There is compromised T-cell motility, phagocyte
chemotaxis, dendritic ccell trafficking and the
polarization of the T-cell cytoskeleton towards
B-cells during T-cell-B-cell collaboration.
In the early phases of T-cell activation, the adhesion
molecules are scattered randomly across the surface.
However with activation of WASP by
ZAP-70 there is induction of the
actin cytoskeleton to form what is
called an immunological synapse.
This is essentially the T-cell receptor interacting
with peptide MHC plus the CD4 or CD8 molecule
and all the other associated adhesion molecules
that are required for optimal stimulation.
They all group together in the same area on the surface of
the T-cell producing this so called immunological synapse.
In MHC Class I deficiency you will not be surprised
to hear there is a deficiency of MHC Class I.
In order for MHC Class I to get to the surface of a cell it
has to have a peptide sitting in its peptide binding groove.
Without a peptide, there is no transport
of MHC Class I to the cell surface.
And MHC Class I deficiency can be caused by
mutations in the genes for TAP1, or TAP2 or Tapasin.
And each of these three molecules is required
for peptide loading into the MHC Class I groove.

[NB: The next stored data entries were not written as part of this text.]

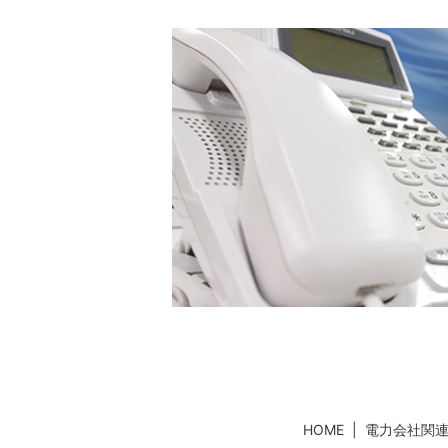
HOME
電力会社関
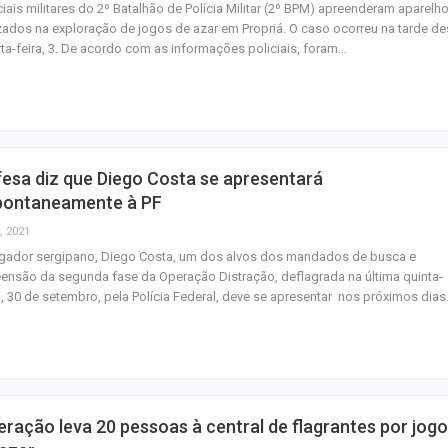
ciais militares do 2º Batalhão de Polícia Militar (2º BPM) apreenderam aparelh
izados na exploração de jogos de azar em Propriá. O caso ocorreu na tarde d
ta-feira, 3. De acordo com as informações policiais, foram…
esa diz que Diego Costa se apresentará
pontaneamente à PF
, 2021
ogador sergipano, Diego Costa, um dos alvos dos mandados de busca e
ensão da segunda fase da Operação Distração, deflagrada na última quinta-
a, 30 de setembro, pela Polícia Federal, deve se apresentar nos próximos dias
ração leva 20 pessoas à central de flagrantes por jog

So there will be no transport out of the
endoplasmic reticulum and no MHC Class
I on the cell surface so there will be
nothing for cytotoxic T-cells to see.
In MHC Class II deficiency, there are mutations
affecting the Class II transactivator
(CIITA) and this affects transcription factors
controlling class II gene expression.
Low expression of MHC Class II molecules on thymic
epithelium impairs the positive selection of CD4+ T-cells.
You'll recall that within the thymus there
are these thymic education events
that initially have positive selection
followed by negative selection.
And in the positive selection step,
T-cells that are developing
within the thymus initially, the double negative T-cells the
lack of expression of CD4 and CD8 they switch on expression of
these two genes to become double positive, CD4+, CD8+ T-cells.
And then there needs to be positive selection of
CD4+ T-cells to make sure that their T-cell receptor
is able to recognize peptides presented by your own
versions of MHC Class II, in other words self MHC.
And if that recognition doesn’t take place, then apoptosis,
programmed cell death occurs in the developing T-cells.
So they need to be
rescued from apoptosis.
And interaction with MHC Class II on the
thymic epithelial cells is what rescues them.
And of course if there’s no MHC Class II
there due to a deficiency of MHC Class
II, this rescue cannot take place and
therefore the CD4+ T-cells will not develop.
Recurrent bronchopulmonary infections
and chronic diarrhea occur within
the first year of life in individuals
with MHC Class II deficiency.
And death from overwhelming viral infections at
around about four years of age will happen unless
the patients are given appropriate treatment, for
example with a hematopoietic stem cell transplant.